• Bob Ferguson owned a shoe-repair shop in Akron, Ohio, and his shop was notable for its window displays. When a friend suggested that he put a bunny in the window for Easter, Mr. Ferguson displayed a mannequin dressed (undressed?) as a Playboy Bunny.
• Comedian Buster Keaton spent exactly one day in school. At age six, he was already a veteran comedian in vaudeville, thanks to his vaudevillian parents, and he treated school simply as another stage on which to make other people laugh. After disrupting the taking of attendance, the teaching of geography, and the teaching of grammar, he was sent to the principal, who sent Buster back home to his parents with a note pleading with them to keep Buster at home. His parents thought the note was funny, and his mother started teaching Buster at home (and on the road, since they continued their vaudeville act).
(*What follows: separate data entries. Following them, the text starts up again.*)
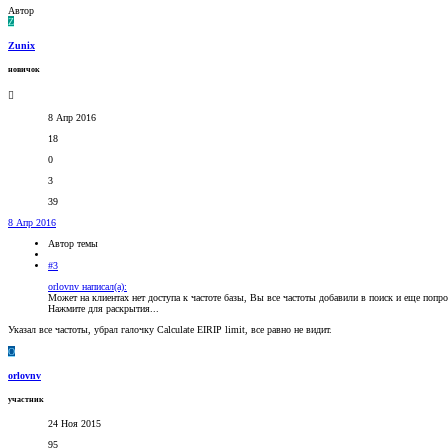
Автор
Z
Zunix
новичок
8 Апр 2016
18
0
3
39
8 Апр 2016
Автор темы
#3
orlovnv написал(а):
Может на клиентах нет доступа к частоте базы, Вы все частоты добавили в поиск и еще попроб
Нажмите для раскрытия...
Указал все частоты, убрал галочку Calculate EIRIP limit, все равно не видит.
O
orlovnv
участник
24 Ноя 2015
95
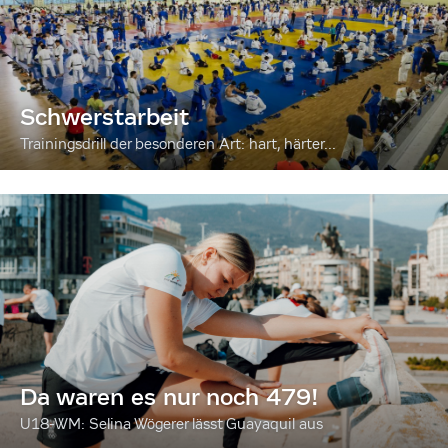
Schwerstarbeit
Trainingsdrill der besonderen Art: hart, härter...
Da waren es nur noch 479!
U18-WM: Selina Wögerer lässt Guayaquil aus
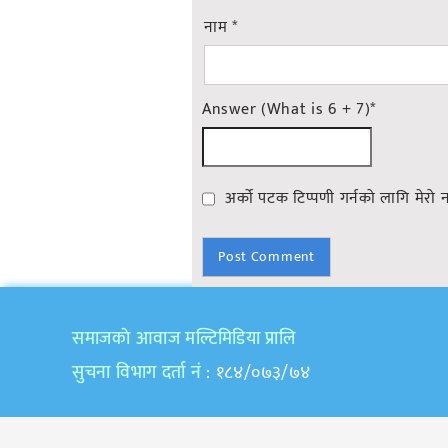
नाम
*
Answer (What is 6 + 7)
*
अर्को पटक टिप्पणी गर्नको लागि मेरो 
समाजकाे आवाज मल्टिमिडिया प्रालि
सुचना विभाग दर्ता नं
: १८४/०७३/७४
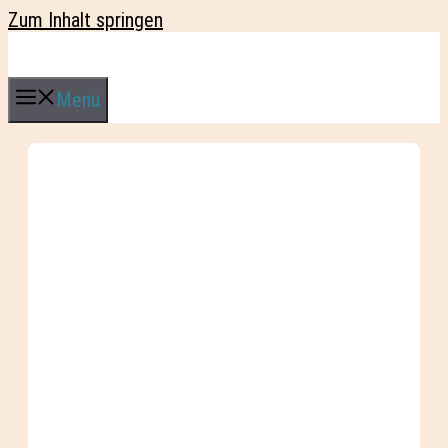
Zum Inhalt springen
Menü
• Comedians Jimmy Durante and Don Knotts once co-hosted a Kraft Music Hallspecial on TV. During rehearsal, the director said that when they were introduced, he wanted both of them to walk onstage doing the famous Jimmy Durante strut. In other words, Mr. Durante was supposed to be himself and Mr. Knotts was supposed to imitate Mr. Durante. However, Mr. Durante was forced to ask Mr. Knotts to show him the famous Jimmy Durante strut. He requested, “Hey, Don, do me! I don’t know what I do!”
• One way that comedian Bill Cosby helps predominantly black schools is through non-intrusive kinds of advertising. On The Cosby Show, his character, Cliff Huxtable, frequently wore a sweatshirt that bore the name of a predominantly black college. By the way, when Mr. Cosby hosted You Bet Your Life, the duck that dropped down when a contestant said the secret word wore a sweatshirt bearing the name of the university that Mr. Cosby had attended: Temple.
• Comedian Richard Pryor had an understanding teacher named Miss Marguerite Yingst when he was in the 6th grade. He often came to school late, and she made a deal with him. If he came to school on time each day for a week, she would let him get in front of the class and perform for 10 minutes Friday afternoon. She remembers, “It was great for Richard. The other pupils loved him. And Richard kept his promise — got to school on time.”
• Garry Moore and Jimmy Durante worked together in radio. They were both comedians, and Mr. Moore was Mr. Durante’s chief writer. For one show, Mr. Moore wrote a malapropism for Mr. Durante: “It’s a catastastrope!” He also told Mr. Durante, “You know, Jimmy, if you don’t mispronounce this, we won’t get a laugh.” Mr. Durante thought for a moment, then replied, “Yeah. Educate me, and we’ll both be out of a job.”
• A young Dick Van Dyke and the other students in his class sometimes took advantage of one of their teachers who was hard of hearing. Sometimes, she asked, “When did Columbus discover America?” They would reply with a deliberately wrong date such as “1776” because she would think that they had given the correct date and nod her head approvingly.
• Comedian Chris Rock has made it big in the risky and difficult business of show business, but that doesn’t mean that he wants his relatives to try to accomplish what he has accomplished. Whenever a family member wants help in getting established in show business, he offers to pay their college tuition instead.
• The first book Sam Levenson ever checked out of the library shocked the librarians — it was called What Every Girl Should Know. (Sam’s cousin Sophie was too embarrassed to check it out, so she asked Sam to check it out for her to read.)